The re-election of President Trump and subsequent nomination of Robert F. Kennedy, Jr. as Secretary of the Department of Health and Human Services (HHS) has introduced a degree of uncertainty into the Healthcare sector. This uncertainty is compounded by several factors including:

  • Potential workforce reductions, driven by the new administration's stated focus on reducing the size of government, could lead to a loss of institutional knowledge and operational delays within HHS and its associated agencies.
  • Potential initiatives to modify the Prescription Drug User Fee Act (PDUFA), particularly with regard to industry involvement and financing, could significantly impact the pharmaceutical industry's interactions with the FDA and the drug approval process.
  • While the nomination of Dr. Martin Makary as the FDA Commissioner is not expected to cause major disruptions, his appointment could, based on his previously expressed criticisms, lead to a more stringent drug approval process in certain areas, such as orphan drug policy, i.e., the development of drugs to treat rare diseases, and Alzheimer's disease therapies.
  • The Supreme Court decision overturning the Chevron doctrine, which allowed Federal agencies to create and implement rules without fear of lengthy legal battles, could diminish agency deference, shifting the responsibility of statutory interpretation to the courts, potentially compelling Congress to adopt more prescriptive legislative language.
  • And finally, it is still not clear what will happen in relation to the Inflation Reduction Act (IRA). While a full repeal is considered unlikely due to cost implications, incremental changes to implementation details and the expansion of drugs subject to price negotiation are possible, particularly if the President seeks to intensify efforts to lower drug prices. Pharmaceutical companies have indicated the possibility of raising prices outside the US to offset potential domestic price reductions. Key dates to monitor regarding the IRA include:
  1. 1st February, 2025: CMS deadline to announce the 15 drugs selected for price negotiation in 2027.
  2. 1st March, 2025: Public disclosure of the methodology used to determine negotiated prices for the initial 10 drugs.
  3. 1st June, 2025: Deadline for CMS to submit the initial offer of a maximum fair price.
  4. 30th November, 2025: Deadline for CMS to publish any negotiated maximum fair prices, with explanations to be published by 1st March, 2026.

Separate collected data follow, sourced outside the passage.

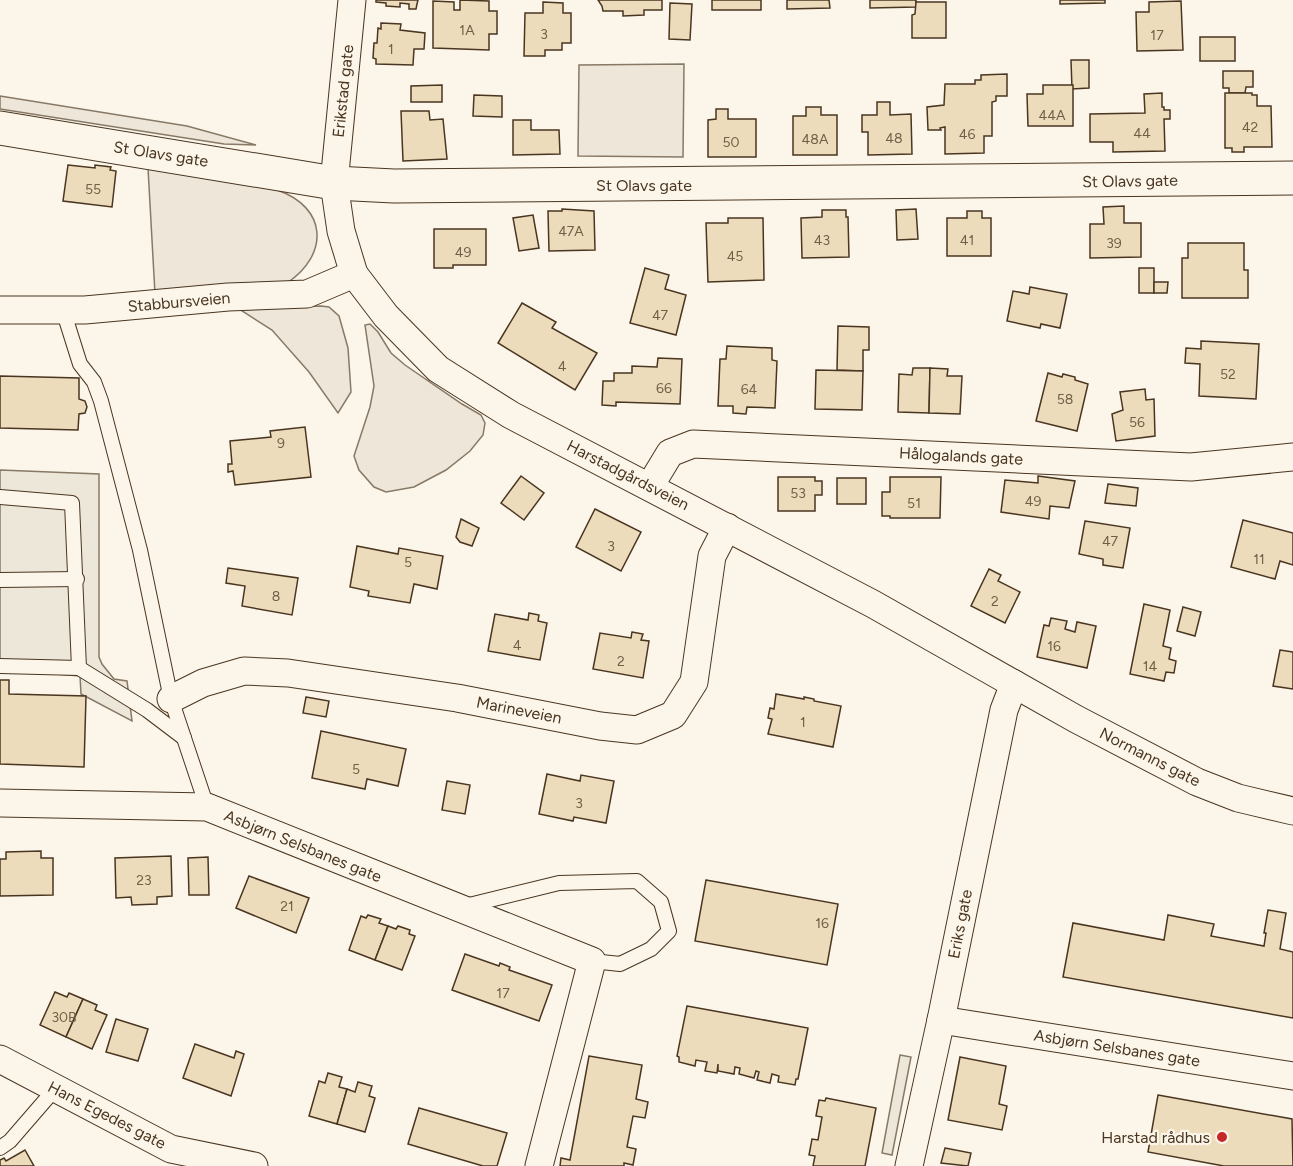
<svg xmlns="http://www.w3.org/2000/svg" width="1293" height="1166" viewBox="0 0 1293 1166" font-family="Figtree,sans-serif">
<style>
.green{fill:#ede6d9;stroke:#887966;stroke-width:1.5}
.parking{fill:#ede7d9;stroke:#887966;stroke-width:1.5}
.building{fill:#ecdcbc;stroke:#4a3520;stroke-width:1.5}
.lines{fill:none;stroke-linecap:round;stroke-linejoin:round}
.service-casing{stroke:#4a3520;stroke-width:16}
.minor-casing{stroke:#4a3520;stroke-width:29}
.tertiary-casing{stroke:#4a3520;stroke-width:35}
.service{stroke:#fbf6e9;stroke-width:14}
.minor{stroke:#fbf6e9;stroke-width:27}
.tertiary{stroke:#fbf6e9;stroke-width:33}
.poi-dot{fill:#c62828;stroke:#fbf6e9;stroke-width:2}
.labels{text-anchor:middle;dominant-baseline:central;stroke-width:4.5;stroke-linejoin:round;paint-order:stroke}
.number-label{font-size:14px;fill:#725f47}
.street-label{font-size:16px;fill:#4a3520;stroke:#fbf6e9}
.poi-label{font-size:16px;fill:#4a3520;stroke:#fbf6e9;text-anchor:end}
</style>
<rect width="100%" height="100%" fill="#fbf6e9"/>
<g class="green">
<path d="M684,64L683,157L578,156L579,65Z"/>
<path d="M0,96L187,126L256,145L224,144L0,109Z"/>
<path d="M148,168L277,190C327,207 330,254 287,283L155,294Z"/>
<path d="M321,306L329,307L339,316L348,348L351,392L338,413L309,372L272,330L239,309Z"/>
<path d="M370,324L378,332L391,353L405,365L462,404L481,415L485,423L483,435L470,451L446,470L414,487L386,492L374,487L359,470L354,456L370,407L374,386L365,325Z"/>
</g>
<g class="parking">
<path d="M0,470L99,474V657L102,664L114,679L127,681L132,721L81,694L80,676L0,669Z"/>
<path d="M900,1055L911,1057L892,1155L882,1153Z"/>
</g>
<g class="building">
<path d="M376,0H418L417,4L416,9H409V4L400,3V7L386,6V3L376,2Z"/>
<path d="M460,0L489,1V11H497V34H489V50L433,48V1L454,2V10H460Z"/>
<path d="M598,0H662V10H644V15L623,16V11H603L602,6Z"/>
<rect x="712" y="0" width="49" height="10"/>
<path d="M787,0H829L830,8L787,9Z"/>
<path d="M870,0H916V7L870,8Z"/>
<path d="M1060,0H1105V3L1060,4Z"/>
<path d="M1181,1L1183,50L1137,51L1136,12H1149V2Z"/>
<path d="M543,2L563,3V13H571V43H562V50H545V56H524L525,13H543Z"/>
<path d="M916,2H946V38H912V15L915,14Z"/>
<path d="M670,3L692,4L690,40L669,39Z"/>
<path d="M381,23L401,24L400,30L425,33L424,49H414L413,65L376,64V59L373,58L374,43H377L378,28L381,29Z"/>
<rect x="1200" y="37" width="35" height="24"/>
<path d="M1071,60H1089V88L1072,89Z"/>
<path d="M1223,71H1253V87H1246L1245,93H1229V88H1223Z"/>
<path d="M1007,74V96H996V101L992,102V136H984V153L945,154V127L940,128L941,130H928L927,107L944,105L945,84H975V80H981V75Z"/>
<path d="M442,85V102H411V86Z"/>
<path d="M1043,85H1073V126H1028L1027,94H1043Z"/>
<path d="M1162,93V107H1164V110H1170V119H1164L1165,151L1113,152V142H1090V114L1145,113L1144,94Z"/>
<path d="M1225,93H1252V95H1257V106H1271L1272,147H1244V152H1232V148H1225Z"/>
<path d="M474,95L502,96V117L473,116Z"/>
<path d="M877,102H890V115L911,114L912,154L868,155V132H862V115H877Z"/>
<path d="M806,107H821V115H837V155H793V116H806Z"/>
<path d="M716,109H728V119H756V157H708V120L716,119Z"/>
<path d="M401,111H429L430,120L443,119L447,159L403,161Z"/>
<path d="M513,120H531V130H559L560,154L513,155Z"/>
<path d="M68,165L95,168V165L111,167L110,170L116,171L112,207L63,201Z"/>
<path d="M1124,206V223H1141V257L1090,258V224H1104L1103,207Z"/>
<path d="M562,209L594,211L595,250L549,251L548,211H562Z"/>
<path d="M916,209L918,239L897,240L896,210Z"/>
<path d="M822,210H846V217H848L849,257L802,258L801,218L822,217Z"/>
<path d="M967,211H982V218H991V256H947V218H967Z"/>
<path d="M533,215L539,248L519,251L513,218Z"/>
<path d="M728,218H763L764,280L708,282L706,223H728Z"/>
<path d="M434,229H486V265H453V268H434Z"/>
<path d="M1188,243H1244V270H1248V298H1182V258H1188Z"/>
<path d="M645,268L669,275L665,289L686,295L676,335L630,323Z"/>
<rect x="1139" y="268" width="15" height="25"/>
<path d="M1154,282H1168L1167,293H1154Z"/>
<path d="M1030,287L1067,294L1060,328L1041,324L1040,328L1007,321L1013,291L1029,294Z"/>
<path d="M522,303L556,322L552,328L597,353L575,390L498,343Z"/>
<path d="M838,326L869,327V350H863V371L837,370Z"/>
<path d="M1201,341L1259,344L1256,399L1199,396L1200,364L1185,363L1186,348L1201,349Z"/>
<path d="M727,346L772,348V360L777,361L775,408L747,407L746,414L733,413V406H718L720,359H726Z"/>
<path d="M658,358L682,359L680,404L616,402V406L602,405L603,381H614V373H632V366L657,367Z"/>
<path d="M913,368H930L929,413L898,412L899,374L912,375Z"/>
<path d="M930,368L948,369L947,376H962L960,414L929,413Z"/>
<path d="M816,370L863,371L862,410L815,409Z"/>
<path d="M1048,373L1062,377L1063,374L1075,377V380L1088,384L1077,431L1036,421Z"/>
<path d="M0,376L79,378V399L85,401L87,407L85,413L79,414L78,430L0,428Z"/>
<path d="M1145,389L1146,400L1154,399L1155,436L1116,441L1112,414L1123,410L1120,392Z"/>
<path d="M305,427L311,477L235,485L233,471L228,472V464H232L230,441L271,437L270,431Z"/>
<path d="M521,476L544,493L524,520L501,503Z"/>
<path d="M1038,476L1075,481L1069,508L1050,506L1049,519L1001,512L1005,480L1038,483Z"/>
<path d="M778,477H815V481H822V495H815V511H778Z"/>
<path d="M890,477H941L940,518H890V516H882V492H890Z"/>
<rect x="837" y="478" width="29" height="26"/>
<path d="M1108,484L1138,488L1136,506L1105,503Z"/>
<path d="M595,509L641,532L621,571L576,547Z"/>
<path d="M461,519L479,528L472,546L460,542L456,537Z"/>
<path d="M1243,520L1293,533V565L1280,561L1275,579L1231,567Z"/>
<path d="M1085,521L1130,528L1123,568L1103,565V559L1079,554Z"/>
<path d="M357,546L398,554L399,548L443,556L437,589L414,584L410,603L368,596L369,591L350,587Z"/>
<path d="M228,568L298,578L292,615L242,606L245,586L226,583Z"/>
<path d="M989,569L1001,575L998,581L1020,592L1005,623L971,606Z"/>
<path d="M1144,604L1170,610L1163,646L1171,648L1169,659L1176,661L1174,673L1166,672L1164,681L1130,674Z"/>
<path d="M1183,607L1201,612L1195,636L1177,631Z"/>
<path d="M529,613L539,615L538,621L547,623L540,660L488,651L495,614L528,620Z"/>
<path d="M1051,618L1067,621L1065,629L1075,632L1077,622L1096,626L1087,668L1037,657L1044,625L1049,626Z"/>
<path d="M632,632L643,634L641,640L649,641L643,678L593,669L600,633L631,638Z"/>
<path d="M1280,650L1293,652V689L1273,686Z"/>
<path d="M0,680H9V694L86,696L84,767L0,764Z"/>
<path d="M776,694L804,699V697L814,699V701L841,706L833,747L768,734L772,719L768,718L770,708L774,709Z"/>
<path d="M306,697L329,701L326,717L303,713Z"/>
<path d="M321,731L406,749L398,786L367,779L365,789L312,778Z"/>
<path d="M547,774L580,781L581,775L614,781L606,823L574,817L573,821L539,814Z"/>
<path d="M447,781L470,785L465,814L442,810Z"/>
<path d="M41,851V858H53V895L0,896V859H6V852Z"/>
<path d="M171,856L172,896L157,897V904L132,905L131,897L116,898L115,858Z"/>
<path d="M208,857L209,895H189L188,858Z"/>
<path d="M249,876L309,898L296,933L236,908Z"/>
<path d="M706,880L838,904L827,965L695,941Z"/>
<path d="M1268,910L1286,913L1280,949L1293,952V1018L1063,977L1073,923L1164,940L1168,915L1214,924L1211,936L1264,946L1266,933H1264Z"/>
<path d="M368,915L381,919L379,923L388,926L375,960L349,950L361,916L366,918Z"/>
<path d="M388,926L396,929L398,926L410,930L409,934L415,936L402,970L375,960Z"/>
<path d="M465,954L499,966L500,963L510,967L509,970L552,985L539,1021L452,990Z"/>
<path d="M55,992L67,997L69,993L83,999L66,1037L40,1025Z"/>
<path d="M83,999L97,1005L95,1010L107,1015L92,1049L66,1037Z"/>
<path d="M687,1006L808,1028L798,1079H796L795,1085L778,1082L779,1076L772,1074L770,1083L757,1080L759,1072L756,1071L754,1078L739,1074L740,1068L735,1067L734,1074L718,1071V1064L717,1073L705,1071L707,1062L696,1060L695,1066L679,1062V1057L677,1056Z"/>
<path d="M116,1019L148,1029L138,1061L106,1052Z"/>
<path d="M195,1044L234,1058L236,1051L244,1054L231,1096L183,1078Z"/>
<path d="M589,1056L642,1065L636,1099L648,1102L645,1118L633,1116L627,1147L636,1149L633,1165L624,1163V1166H560L561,1158L570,1160Z"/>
<path d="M960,1057L1006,1066L999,1104L1007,1106L1002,1130L948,1120Z"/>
<path d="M328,1073L342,1077L339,1087L347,1089L337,1124L309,1116L319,1081L325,1083Z"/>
<path d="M358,1082L372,1086L369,1096L375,1098L365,1132L337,1124L347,1089L355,1092Z"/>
<path d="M1158,1095L1292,1119L1293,1166H1224L1148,1152Z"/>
<path d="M826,1098L876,1108L865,1166H813L815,1156L809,1155L812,1139L818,1140L822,1117L816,1116L819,1100L825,1101Z"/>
<path d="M419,1108L507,1133L497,1166H483L408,1144Z"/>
<path d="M945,1148L971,1153L968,1166L941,1163Z"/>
<path d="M25,1150L34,1166H0V1160L4,1158L6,1161Z"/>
</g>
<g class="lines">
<g class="service-casing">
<g id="service">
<path d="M63,310L80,364L94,382L101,401L140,550L171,699L207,807"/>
<path d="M0,497L72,503L79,668"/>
<path d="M0,580L77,579"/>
<path d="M0,666L79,668L147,710L184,738"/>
<path d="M465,906L559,883L637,881L661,902L669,931L651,949L620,964L592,961"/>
<path d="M0,1148L10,1141L55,1089"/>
</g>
</g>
<g class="minor-casing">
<g id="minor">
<path d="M352,0L334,183L341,231L354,274L386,316L438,369L511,415L873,604L1076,719L1197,782L1238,798L1293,811"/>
<path d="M0,310H85L228,297L307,294L354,274"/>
<path d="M650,486L670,453L693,444L1191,467L1293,457"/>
<path d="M171,699L203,683L244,671L288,673L457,698L600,726L637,730L673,715L694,682L712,556L727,527"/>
<path d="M0,803L207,807L592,961L539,1166"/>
<path d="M941,1020L1293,1076"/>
<path d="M0,1059L171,1149L254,1166"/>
<path d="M909,1166L941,1020L1004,710L1014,684"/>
</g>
</g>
<g class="tertiary-casing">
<path id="tertiary" d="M0,128L334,183L394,186L1293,178"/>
</g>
<use href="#service" class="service"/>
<use href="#minor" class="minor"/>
<use href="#tertiary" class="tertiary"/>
</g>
<circle class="poi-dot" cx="1222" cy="1137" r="6"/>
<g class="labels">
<g class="number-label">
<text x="467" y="30">1A</text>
<text x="544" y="34">3</text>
<text x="1157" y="35">17</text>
<text x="391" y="49">1</text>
<text x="1052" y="115">44A</text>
<text x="1250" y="127">42</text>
<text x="1142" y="133">44</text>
<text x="967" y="134">46</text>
<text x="894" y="138">48</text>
<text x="815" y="139">48A</text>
<text x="731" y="142">50</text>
<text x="93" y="189">55</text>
<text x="571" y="231">47A</text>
<text x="822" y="240">43</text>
<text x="967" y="240">41</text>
<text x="1114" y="243">39</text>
<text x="463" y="252">49</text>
<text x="735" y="256">45</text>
<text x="660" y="315">47</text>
<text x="562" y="366">4</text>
<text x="1228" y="374">52</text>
<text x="664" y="388">66</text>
<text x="749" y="389">64</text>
<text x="1065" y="399">58</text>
<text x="1137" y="422">56</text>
<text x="281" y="443">9</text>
<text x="798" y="493">53</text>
<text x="1033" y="501">49</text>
<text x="914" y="503">51</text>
<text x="1110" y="541">47</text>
<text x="611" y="546">3</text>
<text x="1259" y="559">11</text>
<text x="408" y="562">5</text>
<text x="276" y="596">8</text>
<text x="995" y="601">2</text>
<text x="517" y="645">4</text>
<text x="1054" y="646">16</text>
<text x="621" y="661">2</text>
<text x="1150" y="666">14</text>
<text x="803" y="722">1</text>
<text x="356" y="769">5</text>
<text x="579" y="803">3</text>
<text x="144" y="880">23</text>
<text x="287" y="906">21</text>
<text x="822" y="923">16</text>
<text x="503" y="993">17</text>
<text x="64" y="1017">30B</text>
</g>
<g class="street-label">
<text transform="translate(343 91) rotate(-84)">Erikstad gate</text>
<text transform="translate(161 154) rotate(9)">St Olavs gate</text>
<text transform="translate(1130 181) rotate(-1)">St Olavs gate</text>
<text x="644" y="185">St Olavs gate</text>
<text transform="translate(179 302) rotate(-5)">Stabbursveien</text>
<text transform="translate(961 456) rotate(3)">Hålogalands gate</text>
<text transform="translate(628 475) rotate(27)">Harstadgårdsveien</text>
<text transform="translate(519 710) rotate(11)">Marineveien</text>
<text transform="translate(1150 757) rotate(27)">Normanns gate</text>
<text transform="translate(303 846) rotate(22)">Asbjørn Selsbanes gate</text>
<text transform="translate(960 924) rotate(-79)">Eriks gate</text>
<text transform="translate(1117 1048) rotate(9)">Asbjørn Selsbanes gate</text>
<text transform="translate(107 1115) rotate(27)">Hans Egedes gate</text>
</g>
<g class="poi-label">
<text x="1210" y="1137">Harstad rådhus</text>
</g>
</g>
</svg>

These evolving political and regulatory dynamics mean that investors need to pay close attention as they could significantly impact the Healthcare sector, the growth in the availability and use of these anti-obesity drugs, and the pharmaceutical industry in the coming years.

While every effort has been made to verify the accuracy of this information, EXT Ltd. (hereafter known as “EXANTE”) cannot accept any responsibility or liability for reliance by any person on this publication or any of the information, opinions, or conclusions contained in this publication. The findings and views expressed in this publication do not necessarily reflect the views of EXANTE. Any action taken upon the information contained in this publication is strictly at your own risk. EXANTE will not be liable for any loss or damage in connection with this publication.